+++ Texto

Continuam as notícias acerca de fogos, catástrofes, terrorismo que mata, crimes, guerra, violências, fraudes, raptos, etc. etc. Enchem os jornais e os telejornais de desgraças que deprimem e angustiam o povo. Há tanta coisa boa no mundo, tanto dom e serviço, tanta maravilha de amor, beleza, atenção e dedicação aos outros, experiências espirituais e lúdicas fabulosas, dignas, sérias, alegres. Parece que não há interesse, atenção, gosto em dar a conhecer essas maravilhas.
Chega de andarmos deprimidos por tanta desgraça. Ajudem-nos a fazer renascer a esperança no futuro, o entusiasmo pela vida, o gosto de servir e amar. Basta de notícias só de misérias, de desgraças, de atentados à natureza e à vida humana. Precisamos todos que nos ajudem a viver a autoestima, a alegria, o entusiasmo para olhar o futuro com esperança.
É digno e justo louvar e agradecer o esforço dos muitos bombeiros, de outros agentes, de tantos voluntários generosos e sacrificados. Como é digno e justo rezar pelas vítimas, pelas famílias, pelos que ficaram sem nada. Acompanhar em oração as horas, os dias e noites de “inferno”.
É urgente condenar os atos de terrorismo e gritar que Deus, que Alá, não quer mortes de ódio, de vingança. É preciso condenar os processos de exploração humana e sexual de tantas mulheres e jovens e gritar que a vida é um dom precioso e digno, que tem de ser respeitado.
Como é de louvar o serviço dedicado de tantos militares da Guarda Nacional Republicana que, no Mediterrâneo, têm salvo centenas de refugiados. Como é encantador ver o serviço dedicado de tantos médicos sem fronteiras e de tantas centenas de voluntários que vão servir pobres e doentes em países onde há muita miséria, fome, doenças.
Tudo isto tem de ser feito e mostrado com moderação. Não deem cabo de nós e das crianças e adolescentes que veem televisão e choram quando veem casas a arder e pessoas a gritar de terror. Poupem-nos. Não precisamos de andar semanas a ver fogos, uns atrás dos outros, com ruína e todo o sofrimento que comportam.
Não só os cristãos, mas todas as pessoas de outras religiões e todos os que sentem “boa vontade”, temos de nos unir para ajudar a renascer a esperança. Olhar o futuro com otimismo, confiados no amor de Deus e na boa vontade dos homens. Fazer renascer a esperança, ser sentinelas da esperança que gritam aos corações que há muito bem à nossa volta, que há muita gente boa, que há muitas possibilidades de crescer na verdade e na justiça.
Precisamos de conhecer exemplos bons de dom e serviço, de construção de paz e concórdia, de sonhos que comandam a vida na direção certa, ou seja, no amor, no gosto de viver, no dom que faz os outros mais felizes. Não desistamos de viver a esperança como experiência interior que pacifica e alegra, que anima e conforta.

++++++
+++ Conteúdo dos dados

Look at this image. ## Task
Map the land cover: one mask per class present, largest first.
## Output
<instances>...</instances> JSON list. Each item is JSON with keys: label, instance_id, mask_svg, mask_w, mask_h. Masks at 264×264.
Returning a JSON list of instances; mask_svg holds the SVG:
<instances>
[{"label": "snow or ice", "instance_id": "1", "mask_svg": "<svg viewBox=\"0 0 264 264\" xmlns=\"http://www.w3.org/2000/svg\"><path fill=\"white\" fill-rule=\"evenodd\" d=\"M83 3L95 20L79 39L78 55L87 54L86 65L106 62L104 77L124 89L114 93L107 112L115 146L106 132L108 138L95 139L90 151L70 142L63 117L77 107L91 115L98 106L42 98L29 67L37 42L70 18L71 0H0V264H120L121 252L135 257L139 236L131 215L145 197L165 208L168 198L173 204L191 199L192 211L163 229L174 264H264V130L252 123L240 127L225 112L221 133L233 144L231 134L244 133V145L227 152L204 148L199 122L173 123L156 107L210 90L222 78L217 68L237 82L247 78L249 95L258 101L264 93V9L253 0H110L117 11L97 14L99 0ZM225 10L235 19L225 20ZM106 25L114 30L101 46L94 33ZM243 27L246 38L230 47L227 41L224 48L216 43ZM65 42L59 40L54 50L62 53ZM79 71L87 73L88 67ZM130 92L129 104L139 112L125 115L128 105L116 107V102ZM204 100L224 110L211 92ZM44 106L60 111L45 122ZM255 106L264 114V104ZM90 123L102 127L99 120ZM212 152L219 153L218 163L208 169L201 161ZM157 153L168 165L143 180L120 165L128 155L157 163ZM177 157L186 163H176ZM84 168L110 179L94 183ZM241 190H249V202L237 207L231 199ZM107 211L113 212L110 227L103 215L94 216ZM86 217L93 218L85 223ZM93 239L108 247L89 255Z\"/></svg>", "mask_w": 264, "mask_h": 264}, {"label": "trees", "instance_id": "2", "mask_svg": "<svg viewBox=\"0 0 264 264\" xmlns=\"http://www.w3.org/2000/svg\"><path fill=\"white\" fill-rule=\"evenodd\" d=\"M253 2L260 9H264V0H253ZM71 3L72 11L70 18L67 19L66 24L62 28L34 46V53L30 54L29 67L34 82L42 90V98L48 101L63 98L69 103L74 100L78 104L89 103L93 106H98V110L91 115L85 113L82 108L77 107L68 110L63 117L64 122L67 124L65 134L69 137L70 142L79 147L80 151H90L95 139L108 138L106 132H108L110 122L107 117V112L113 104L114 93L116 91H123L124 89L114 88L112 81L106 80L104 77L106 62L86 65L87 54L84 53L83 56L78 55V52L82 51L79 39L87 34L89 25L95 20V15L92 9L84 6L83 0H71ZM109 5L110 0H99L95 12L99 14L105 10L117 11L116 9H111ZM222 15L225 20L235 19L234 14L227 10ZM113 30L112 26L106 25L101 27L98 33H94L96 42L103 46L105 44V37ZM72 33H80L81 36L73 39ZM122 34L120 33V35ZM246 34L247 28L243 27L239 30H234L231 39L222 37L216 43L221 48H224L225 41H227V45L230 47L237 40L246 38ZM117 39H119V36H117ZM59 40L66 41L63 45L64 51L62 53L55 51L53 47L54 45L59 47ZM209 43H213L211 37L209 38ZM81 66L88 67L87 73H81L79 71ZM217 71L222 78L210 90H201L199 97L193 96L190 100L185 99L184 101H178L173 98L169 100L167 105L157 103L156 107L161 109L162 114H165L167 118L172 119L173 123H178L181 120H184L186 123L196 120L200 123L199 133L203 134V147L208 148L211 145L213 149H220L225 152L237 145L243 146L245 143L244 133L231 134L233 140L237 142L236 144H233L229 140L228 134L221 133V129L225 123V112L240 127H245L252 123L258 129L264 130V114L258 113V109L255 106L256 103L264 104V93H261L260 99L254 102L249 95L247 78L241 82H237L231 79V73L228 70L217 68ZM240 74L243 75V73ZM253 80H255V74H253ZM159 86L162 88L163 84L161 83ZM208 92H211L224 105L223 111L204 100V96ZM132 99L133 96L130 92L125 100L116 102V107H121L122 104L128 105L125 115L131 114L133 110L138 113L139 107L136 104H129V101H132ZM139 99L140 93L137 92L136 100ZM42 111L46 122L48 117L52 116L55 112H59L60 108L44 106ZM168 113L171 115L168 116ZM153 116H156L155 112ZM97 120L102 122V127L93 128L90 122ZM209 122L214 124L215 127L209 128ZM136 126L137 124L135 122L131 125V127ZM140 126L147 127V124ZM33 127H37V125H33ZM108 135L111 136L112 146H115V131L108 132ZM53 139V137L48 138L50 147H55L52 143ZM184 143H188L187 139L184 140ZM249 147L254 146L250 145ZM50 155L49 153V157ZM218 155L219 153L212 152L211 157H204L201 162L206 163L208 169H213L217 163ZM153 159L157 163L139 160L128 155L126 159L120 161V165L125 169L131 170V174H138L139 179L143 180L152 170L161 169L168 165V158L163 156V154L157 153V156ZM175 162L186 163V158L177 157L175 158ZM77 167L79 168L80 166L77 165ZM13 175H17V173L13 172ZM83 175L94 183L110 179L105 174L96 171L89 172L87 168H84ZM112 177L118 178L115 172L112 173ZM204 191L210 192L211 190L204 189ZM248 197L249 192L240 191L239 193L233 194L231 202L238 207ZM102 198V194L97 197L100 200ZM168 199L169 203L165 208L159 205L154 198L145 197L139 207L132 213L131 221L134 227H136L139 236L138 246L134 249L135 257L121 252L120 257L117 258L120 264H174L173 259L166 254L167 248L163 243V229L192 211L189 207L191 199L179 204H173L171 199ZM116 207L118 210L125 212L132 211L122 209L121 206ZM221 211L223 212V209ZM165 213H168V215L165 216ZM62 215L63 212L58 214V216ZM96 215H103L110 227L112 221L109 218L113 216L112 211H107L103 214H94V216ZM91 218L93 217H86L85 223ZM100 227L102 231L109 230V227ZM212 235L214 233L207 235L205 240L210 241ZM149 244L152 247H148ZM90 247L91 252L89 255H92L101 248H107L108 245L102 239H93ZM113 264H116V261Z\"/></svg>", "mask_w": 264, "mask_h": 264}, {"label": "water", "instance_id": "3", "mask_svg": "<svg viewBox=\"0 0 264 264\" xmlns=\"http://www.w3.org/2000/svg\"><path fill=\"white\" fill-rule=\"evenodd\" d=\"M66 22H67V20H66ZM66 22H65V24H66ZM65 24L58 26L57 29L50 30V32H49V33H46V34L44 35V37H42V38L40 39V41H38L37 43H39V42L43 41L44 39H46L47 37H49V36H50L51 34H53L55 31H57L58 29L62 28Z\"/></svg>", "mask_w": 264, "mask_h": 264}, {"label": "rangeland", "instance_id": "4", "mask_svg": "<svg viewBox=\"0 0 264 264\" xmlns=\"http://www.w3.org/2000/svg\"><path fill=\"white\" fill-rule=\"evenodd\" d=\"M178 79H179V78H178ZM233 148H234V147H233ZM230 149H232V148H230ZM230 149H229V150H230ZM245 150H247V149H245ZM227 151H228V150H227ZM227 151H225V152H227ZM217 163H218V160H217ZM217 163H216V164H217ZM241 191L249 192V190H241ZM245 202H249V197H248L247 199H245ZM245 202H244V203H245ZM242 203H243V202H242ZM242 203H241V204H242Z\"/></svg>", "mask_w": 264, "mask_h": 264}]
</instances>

++++++

* _Aplicação da leitura_
**a.** Segundo o texto, quem tem salvado centenas de refugiados no Mediterrâneo?
**b.** Repita o trecho do texto que vai de "Como é de louvar" até "miséria, fome, doenças.", inclusive.
**c.** Quais tipos de notícia a primeira frase do texto enumera? Liste todos.

* _Respostas esperadas_
**a.** Militares da Guarda Nacional Republicana.

**b.**
Como é de louvar o serviço dedicado de tantos militares da Guarda Nacional Republicana que, no Mediterrâneo, têm salvo centenas de refugiados. Como é encantador ver o serviço dedicado de tantos médicos sem fronteiras e de tantas centenas de voluntários que vão servir pobres e doentes em países onde há muita miséria, fome, doenças.

**c.**
fogos
catástrofes
terrorismo que mata
crimes
guerra
violências
fraudes
raptos